Orchideen am Wegrand
Orchideen am Wegrand
Landschaft mit Wolken
Landschaft mit Wolken
Stausee Losheim
Stausee Losheim

Nun ging es hinab ins Metzerbachtal, hier hat sich der Bach tief in den Untergrund eingegraben. Inzwischen hatte sich der Himmel zugezogen, es wurde düster im Wald. Doch das Zwielicht dauerte nicht lange an, ich kam auf eine Lichtung und das Mannsknabenkraut blühtre am Wegrand.

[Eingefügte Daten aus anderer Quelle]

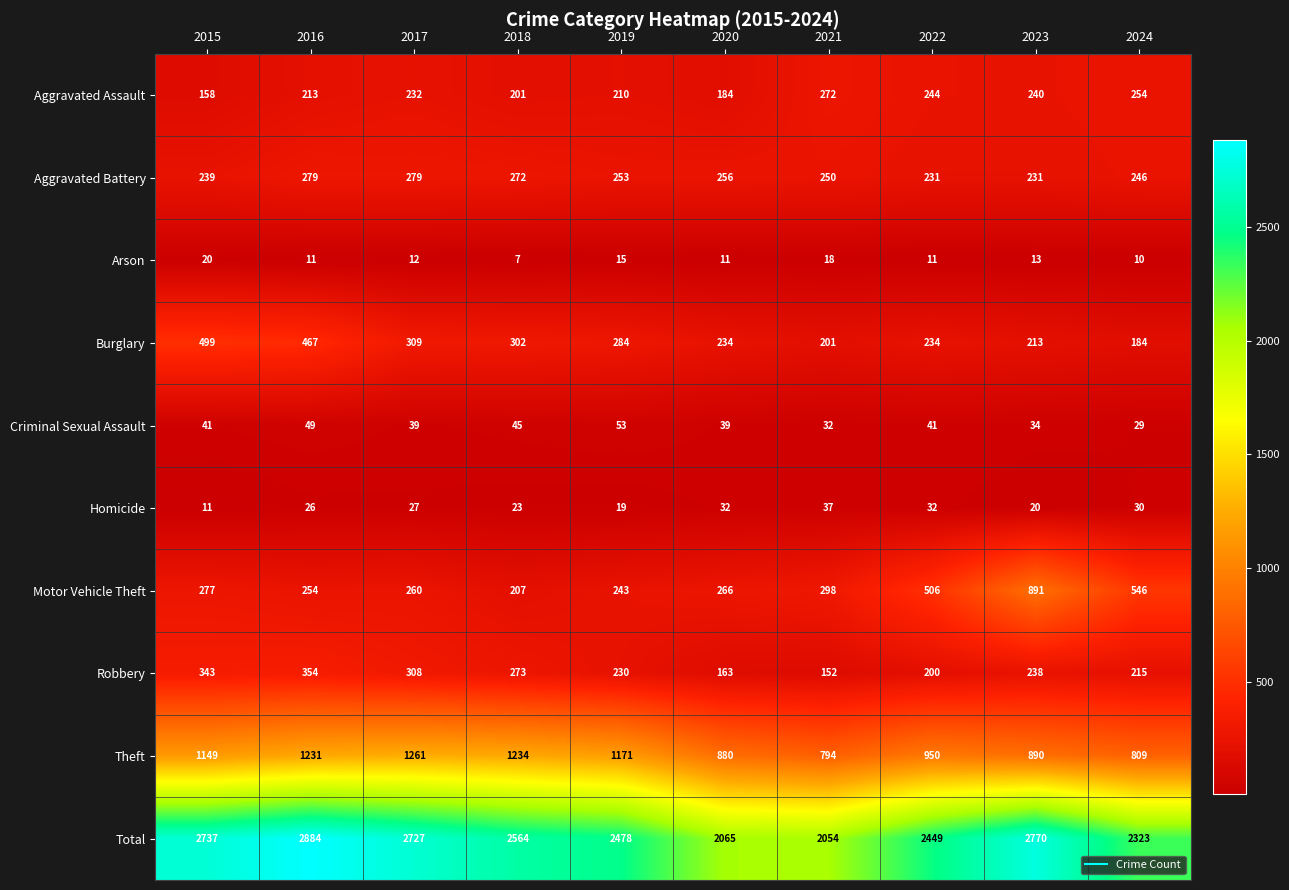

What is the maximum value shown in the chart?

2884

Schließlich erreichte ich den Stausee, inzwischen wurde der Rucksack immer schwerer, und meine Beine ebenso. Auf einem schönen Pfad wanderte ich am See entlang, doch bald drehte der Saar-Hunsrück-Steig noch eine Schleife hinauf in den Wald – unerwartet und ich wollte doch nur zu meiner Unterkunft. Aber ich lief den Weg tapfer ab. Nach ziemlich genau acht Stunden unterwegs erreichte ich das Seehotel, an dem meine heutige Etappe endete. Ich war ziemlich platt, aber auch glücklich, diese schöne Strecke gelaufen zu sein.